Utagawa Kunisada (歌川国貞) / Toyokuni III (三代豊国) (artist 1786 – 01/12/1865)
View of Futakawa (Futakawa no zu: 二川之図) from the chuban series Fifty-three Stations of the Tōkaidō Road (Tōkaidō gojūsan tsugi no uchi: 東海道五十三次之内)
7 in x 9.75 in (Overall dimensions) Japanese woodblock print
Signed: Kōchōrō Kunisada ga (香蝶楼国貞画)
Publisher: Sanoya Kihei
Censor's seal: kiwame
Museum of Fine Arts, Boston
National Diet Library - published by Moriya Jihei and Sanoya Kihei
Spencer Museum of Art - published by Moriya Jihei
Museum für angewandte Kunst, Vienna
British Museum - Hiroshige's 'Futakawa Saru-ga-baba'
Virginia Museum of Fine Art
Ishikawa Prefectural Museum of Art - they date their copy to 1836
Google maps - Toyohashi in Aich prefecture Futakawa is now part of the modern city of Toyohashi in Aichi prefecture.
This print is number 34 in this series. Andreas Marks refers to this site as Futagawa, another reading of this name. The curatorial files at the Museum für angewandte Kunst in Vienna say: "Here, too, Kunisada sticks pretty closely to Hiroshige's model in the landscape depiction. In the foreground he shows a woman in a brown floral kimono with a pipe between her lips. She has gathered up the front part of the robe and tied it with a sash. She wears simple straw sandals (waraji) and legwear. In one hand she holds a stick, in the other a string with another pair of straw sandals hanging on it."
Kunisada's chuban Bijin Tokaido (東海道美人) series was first published around 1833, after Hiroshige's famous series was underway but not yet complete.
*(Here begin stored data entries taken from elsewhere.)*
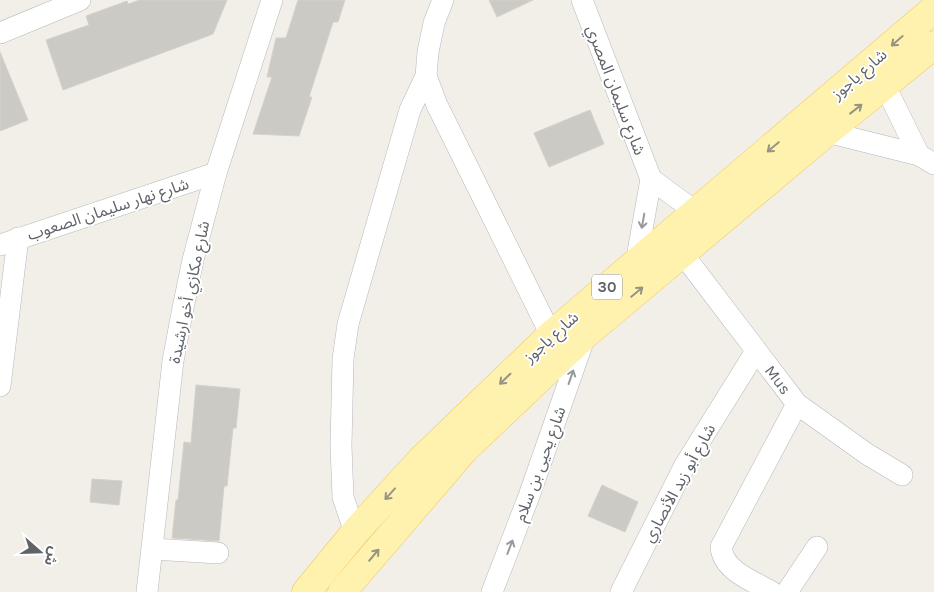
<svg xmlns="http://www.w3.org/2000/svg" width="934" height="592" font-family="Karla,'Noto Sans Arabic',sans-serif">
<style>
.building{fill:#cccac5;stroke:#d6d1c6}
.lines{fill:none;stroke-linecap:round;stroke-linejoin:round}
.minor-casing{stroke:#b5b8bc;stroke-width:22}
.major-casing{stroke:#f2c960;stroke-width:29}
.minor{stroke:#fff;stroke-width:21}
.major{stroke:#fff2af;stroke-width:28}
.oneway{stroke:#979581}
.oneway2{stroke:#979a9d}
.labels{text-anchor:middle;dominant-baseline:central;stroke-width:4;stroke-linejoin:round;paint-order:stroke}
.shield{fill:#fff;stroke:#8f9295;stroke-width:1}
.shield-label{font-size:15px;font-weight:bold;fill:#5f6368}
.street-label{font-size:16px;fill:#5f6368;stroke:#fff}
</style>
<rect width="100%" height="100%" fill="#f1efe8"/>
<!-- building -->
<g class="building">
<polygon points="140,0 227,0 213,34 63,90 46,40 89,25 86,16 127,1 128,4"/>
<polygon points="298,0 345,0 338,22 333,22 309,97 312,97 299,136 253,134 272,77 267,77 276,38 286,38"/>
<polygon points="489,0 533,0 497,17"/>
<polygon points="0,52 28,120 0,131"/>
<polygon points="590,110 604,144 549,167 534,133"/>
<polygon points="196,385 240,389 236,428 233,428 227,486 224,486 219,541 172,538 176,500 178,500 184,442 191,443"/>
<polygon points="92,479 122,481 119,505 90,502"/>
<polygon points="602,485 638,502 625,532 588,516"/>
</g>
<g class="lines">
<!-- minor casing -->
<g class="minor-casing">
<g id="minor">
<polyline points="582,0 651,179 636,263"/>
<polyline points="0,33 80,0"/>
<polyline points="426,76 437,105 551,335"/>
<polyline points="885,86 919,155"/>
<polyline points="827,132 919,155 934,164"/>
<polyline points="651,179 696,212"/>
<polyline points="0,245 216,173"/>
<path id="s1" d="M682,253L797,404L867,454L902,475"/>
<polyline points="0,386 18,238"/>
<polyline points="356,531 351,521 343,497 341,446 343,359 348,324 410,110 426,76 428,52 434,23 443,0"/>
<polyline points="153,549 218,553"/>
<polyline points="147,592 173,361 182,313 193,260 216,173 272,0"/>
<polyline points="492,592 529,496 585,336"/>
<polyline points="621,592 685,465 756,351"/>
<path d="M772,592C753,581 723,571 721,547L797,404"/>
<polyline points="787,592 817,547"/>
</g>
</g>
<!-- major casing -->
<g class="major-casing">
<g id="major">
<polyline points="306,592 356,531 421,460 551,335 934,9"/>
<polyline points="342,592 464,450 586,334 827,132 934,45"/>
</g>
</g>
<!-- minor -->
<use href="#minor" class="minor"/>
<!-- major -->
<use href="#major" class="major"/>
</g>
<!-- one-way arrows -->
<defs><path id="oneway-shaft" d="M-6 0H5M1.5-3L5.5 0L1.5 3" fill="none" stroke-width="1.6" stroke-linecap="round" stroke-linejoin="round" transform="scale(1.25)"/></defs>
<g class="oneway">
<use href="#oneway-shaft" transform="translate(897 41) rotate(139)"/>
<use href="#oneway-shaft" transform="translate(856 109) rotate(-38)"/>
<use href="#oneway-shaft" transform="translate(773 147) rotate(140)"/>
<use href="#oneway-shaft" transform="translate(637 292) rotate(-40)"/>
<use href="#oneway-shaft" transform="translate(505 379) rotate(136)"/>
<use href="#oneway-shaft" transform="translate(390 494) rotate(132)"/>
<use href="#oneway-shaft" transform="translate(374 555) rotate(-50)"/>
</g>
<g class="oneway2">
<use href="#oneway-shaft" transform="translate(643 221) rotate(100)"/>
<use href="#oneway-shaft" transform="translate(571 377) rotate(-71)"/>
<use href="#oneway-shaft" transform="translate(510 547) rotate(-69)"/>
</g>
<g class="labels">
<!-- shield labels -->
<rect class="shield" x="592" y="274.5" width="30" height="25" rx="4"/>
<g class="shield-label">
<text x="607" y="287">30</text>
</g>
<!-- street labels -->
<g class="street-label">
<text transform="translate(859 74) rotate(-41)">شارع ياجوز</text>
<text transform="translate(616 90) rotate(69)">شارع سليمان المصري</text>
<text transform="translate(108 209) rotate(-18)">شارع نهار سليمان الصعوب</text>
<text transform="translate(189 292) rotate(-78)">شارع مكازي أخو ارشيدة</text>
<text transform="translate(551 337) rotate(-42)">شارع ياجوز</text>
<text stroke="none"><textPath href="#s1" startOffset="159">Mus</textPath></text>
<text transform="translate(540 464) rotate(-70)">شارع يحيى بن سلام</text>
<text transform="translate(679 483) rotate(-61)">شارع أبو زيد الأنصاري</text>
</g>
</g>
<!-- north arrow -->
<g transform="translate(40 552) rotate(110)" stroke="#ffffff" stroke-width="4" paint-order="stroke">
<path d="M0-4L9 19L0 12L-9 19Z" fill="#5f6368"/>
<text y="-8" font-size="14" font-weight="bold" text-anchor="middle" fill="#5f6368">ش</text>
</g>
</svg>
Illustrated in color in 'When two Utagawa masters get together: the artistic relationship between Hiroshige and Kunisada' by Andrea Marks in Andon 84, November, 2008, fig. 3, p. 35.
In Tokaido Landscapes: The Path from Hiroshige to Contemporary Artists, 2011, #34, p. 46, speaking of the original Hiroshige print it says in a text by Sasaki Moritoshi: "...the three women in the foreground. They are blind entertainers known as goze, who make a living by traveling around he country and performing music. There is an air of desolation and severity about them that is worlds apart from a sightseeing excursion the mountains. Yet, there is a teahouse on the left that sells rice cakes that are a local specialty. One imagines that the women will soon enjoy a moment of rest."
In Hiroshige: l'art du voyage, Paris, 2012, p. 82 it says that the restaurant on the left is advertising its specialty, kashiwamochi (柏餅), rice cakes wrapped in oak leaves. Here as in the signage at the Mariko stop, the characters are the same in both the Hiroshige template and in the Kunisada print.
Muneshige Narazaki in Masterworks of Ukiyo-e: Hiroshige, the 53 Stations of the Tōkaidō (p. 65) noted: "Just beyond the station lay the broad plain known as Sarugababa. The soil is poor, the trees are stunted, the road across the plain is long; Hiroshige's print gives admirable expression to the desolation of the scene. Here three women musicians are approaching a tea shop whose specialty, according to the sign, is rice cakes wrapped in oak leaves."